In 2021, the Perseids peak is scheduled to occur at 19:30 GMT on Thursday 12 August. In the UK, Europe and farther east, the best views will occur in the early hours of Friday 13 August. In the US, both Thursday and Friday mornings will be about equally good.

How to photograph meteors

Photography is a great way to record your meteor-watching memories! Modern DSLR cameras are more than sensitive enough to capture bright meteors provided the shutter is open at the right moment, but you’ll need to pay attention to particular challenges of astrophotography. The night sky is a dark scene, so you’ll need a fast lens attached to your camera and a tripod to keep it steady during long exposures.

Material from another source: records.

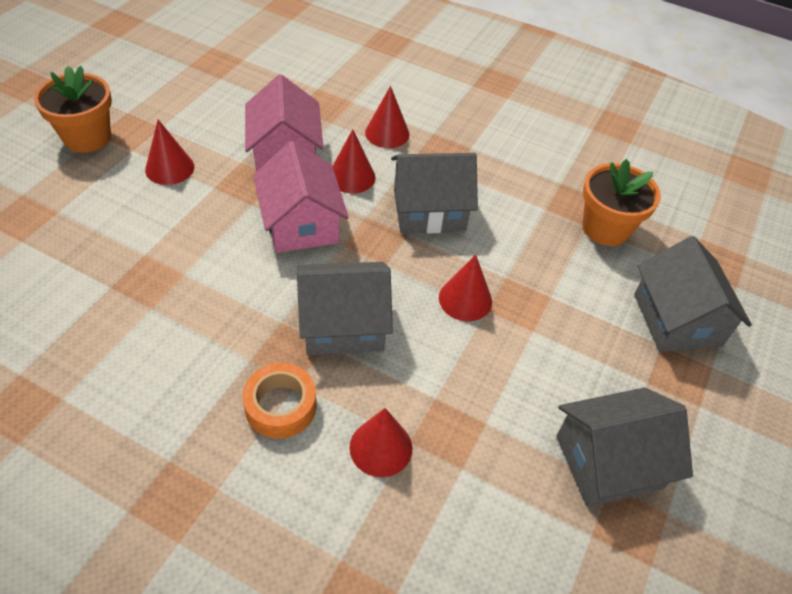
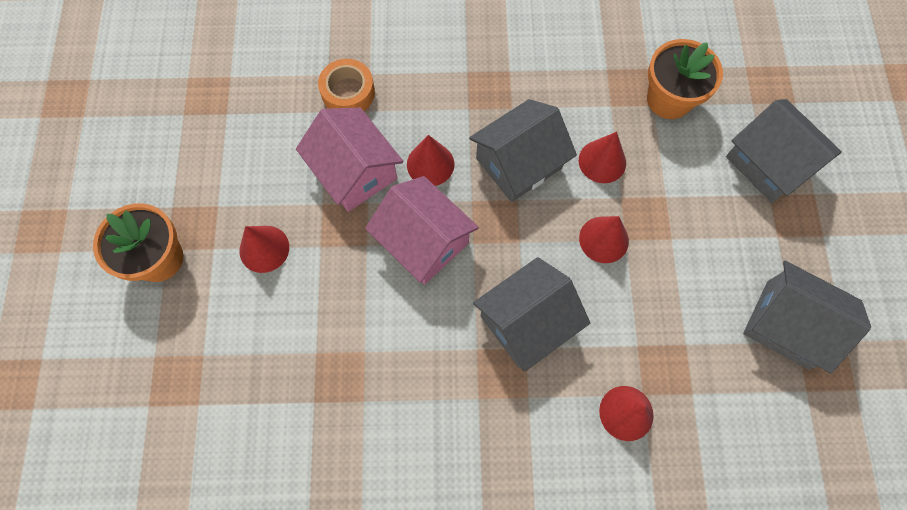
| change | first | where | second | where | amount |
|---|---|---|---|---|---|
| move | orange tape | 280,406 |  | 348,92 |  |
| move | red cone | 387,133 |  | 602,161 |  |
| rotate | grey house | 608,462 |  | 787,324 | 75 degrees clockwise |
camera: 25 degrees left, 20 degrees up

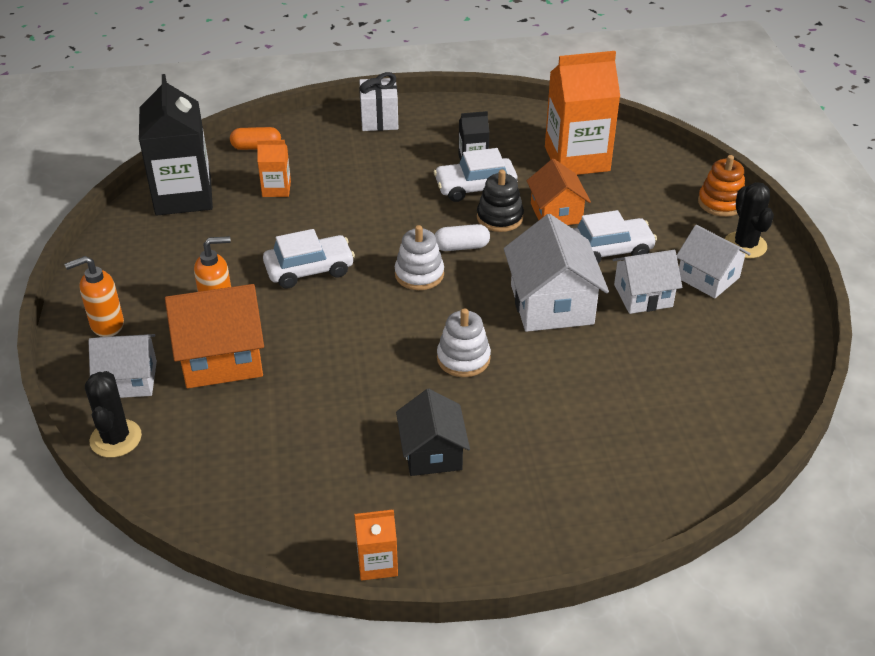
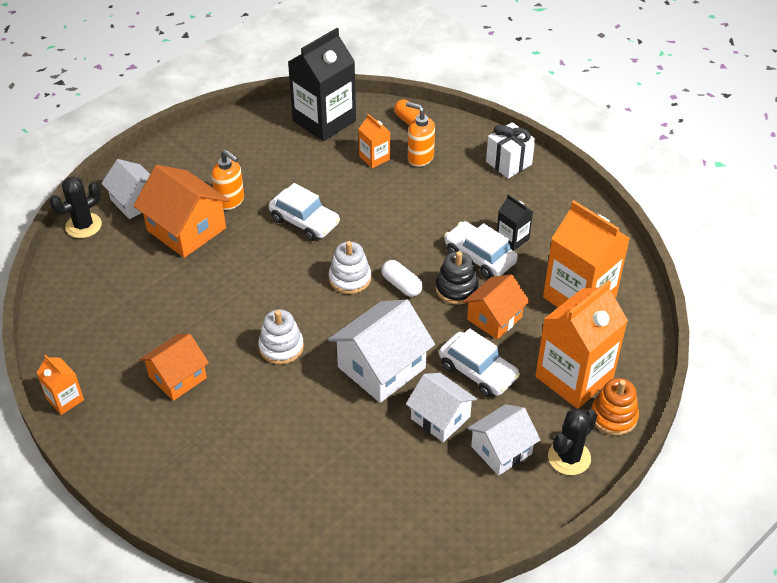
| change | first | where | second | where | amount |
|---|---|---|---|---|---|
| move | orange soap dispenser | 106,325 |  | 420,158 |  |
| recolor | black house | 432,453 | orange house | 178,377 |  |
| rotate | white house | 708,278 |  | 501,450 | 45 degrees clockwise |
| insert |  |  | orange carton | 574,377 |  |
camera: 55 degrees right, 5 degrees up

Use your camera’s live view and manually focus on a bright star, then take some test shots and experiment with different exposure times. For a wide-angle lens, anything up to 30 seconds will be possible before the stars begin to streak through the shot as the Earth rotates. Having your shutter open for a long time is the key to capturing a meteor. Use a remote shutter or intervalometer to take continuous shots for you, so you don’t have to keep going back to your camera. You can enjoy the shower yourself, and then review your photos later to see if you captured any. They appear is streaks of light which usually brighten towards the end before rapidly fading out. Be careful not to confuse satellite trails, which are lines of constant brightness, for Perseids!

An iPhone 12 Pro Max photo (30-second exposure) showing a Perseid meteor passing the small constellation Delphinus. The bright star in the centre-right of the photo is Altair - the southern star of the Summer Triangle

Don’t have a dedicated camera and lens? Try using your smartphone! Modern phones are remarkably capable at capturing meteors in front of starry skies, thanks to their fast optics and software-driven noise reduction. If your phone has a ‘night mode’ or astrophotography feature, you can set it up on a tripod as a meteor camera. Manually set the exposure to the longest available - for example, 30 seconds on the iPhone. Fire away and check out the results. You may be surprised by what you see!